BEGIN Given records

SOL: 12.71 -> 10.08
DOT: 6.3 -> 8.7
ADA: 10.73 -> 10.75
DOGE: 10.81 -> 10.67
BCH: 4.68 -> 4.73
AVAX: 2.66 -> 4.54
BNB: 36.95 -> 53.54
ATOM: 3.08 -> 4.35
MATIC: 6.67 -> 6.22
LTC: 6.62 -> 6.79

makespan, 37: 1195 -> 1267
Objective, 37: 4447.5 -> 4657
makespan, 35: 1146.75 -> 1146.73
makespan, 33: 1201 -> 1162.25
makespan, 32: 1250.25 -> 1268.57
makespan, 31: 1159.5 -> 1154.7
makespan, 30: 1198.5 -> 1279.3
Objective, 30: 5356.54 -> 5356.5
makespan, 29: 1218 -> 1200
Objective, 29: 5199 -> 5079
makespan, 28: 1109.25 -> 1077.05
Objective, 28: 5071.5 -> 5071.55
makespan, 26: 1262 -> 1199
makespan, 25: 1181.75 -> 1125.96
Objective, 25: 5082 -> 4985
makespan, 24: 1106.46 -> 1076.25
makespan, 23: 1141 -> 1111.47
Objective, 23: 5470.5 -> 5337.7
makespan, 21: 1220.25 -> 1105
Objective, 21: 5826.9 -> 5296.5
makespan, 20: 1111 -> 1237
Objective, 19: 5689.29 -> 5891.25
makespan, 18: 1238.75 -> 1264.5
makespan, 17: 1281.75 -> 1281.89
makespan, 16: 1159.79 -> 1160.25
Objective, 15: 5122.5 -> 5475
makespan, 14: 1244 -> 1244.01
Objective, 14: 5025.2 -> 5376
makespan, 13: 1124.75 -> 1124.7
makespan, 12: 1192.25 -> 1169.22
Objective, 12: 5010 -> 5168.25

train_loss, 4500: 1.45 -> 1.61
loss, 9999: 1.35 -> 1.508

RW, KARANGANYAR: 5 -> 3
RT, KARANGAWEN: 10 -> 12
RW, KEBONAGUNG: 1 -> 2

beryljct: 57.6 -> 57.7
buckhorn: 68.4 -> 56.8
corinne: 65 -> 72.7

END Given records

**Task item**
What you return must be the entries, given again word for word.

**Answer section**
SOL: 12.71 -> 10.08
DOT: 6.3 -> 8.7
ADA: 10.73 -> 10.75
DOGE: 10.81 -> 10.67
BCH: 4.68 -> 4.73
AVAX: 2.66 -> 4.54
BNB: 36.95 -> 53.54
ATOM: 3.08 -> 4.35
MATIC: 6.67 -> 6.22
LTC: 6.62 -> 6.79

makespan, 37: 1195 -> 1267
Objective, 37: 4447.5 -> 4657
makespan, 35: 1146.75 -> 1146.73
makespan, 33: 1201 -> 1162.25
makespan, 32: 1250.25 -> 1268.57
makespan, 31: 1159.5 -> 1154.7
makespan, 30: 1198.5 -> 1279.3
Objective, 30: 5356.54 -> 5356.5
makespan, 29: 1218 -> 1200
Objective, 29: 5199 -> 5079
makespan, 28: 1109.25 -> 1077.05
Objective, 28: 5071.5 -> 5071.55
makespan, 26: 1262 -> 1199
makespan, 25: 1181.75 -> 1125.96
Objective, 25: 5082 -> 4985
makespan, 24: 1106.46 -> 1076.25
makespan, 23: 1141 -> 1111.47
Objective, 23: 5470.5 -> 5337.7
makespan, 21: 1220.25 -> 1105
Objective, 21: 5826.9 -> 5296.5
makespan, 20: 1111 -> 1237
Objective, 19: 5689.29 -> 5891.25
makespan, 18: 1238.75 -> 1264.5
makespan, 17: 1281.75 -> 1281.89
makespan, 16: 1159.79 -> 1160.25
Objective, 15: 5122.5 -> 5475
makespan, 14: 1244 -> 1244.01
Objective, 14: 5025.2 -> 5376
makespan, 13: 1124.75 -> 1124.7
makespan, 12: 1192.25 -> 1169.22
Objective, 12: 5010 -> 5168.25

train_loss, 4500: 1.45 -> 1.61
loss, 9999: 1.35 -> 1.508

RW, KARANGANYAR: 5 -> 3
RT, KARANGAWEN: 10 -> 12
RW, KEBONAGUNG: 1 -> 2

beryljct: 57.6 -> 57.7
buckhorn: 68.4 -> 56.8
corinne: 65 -> 72.7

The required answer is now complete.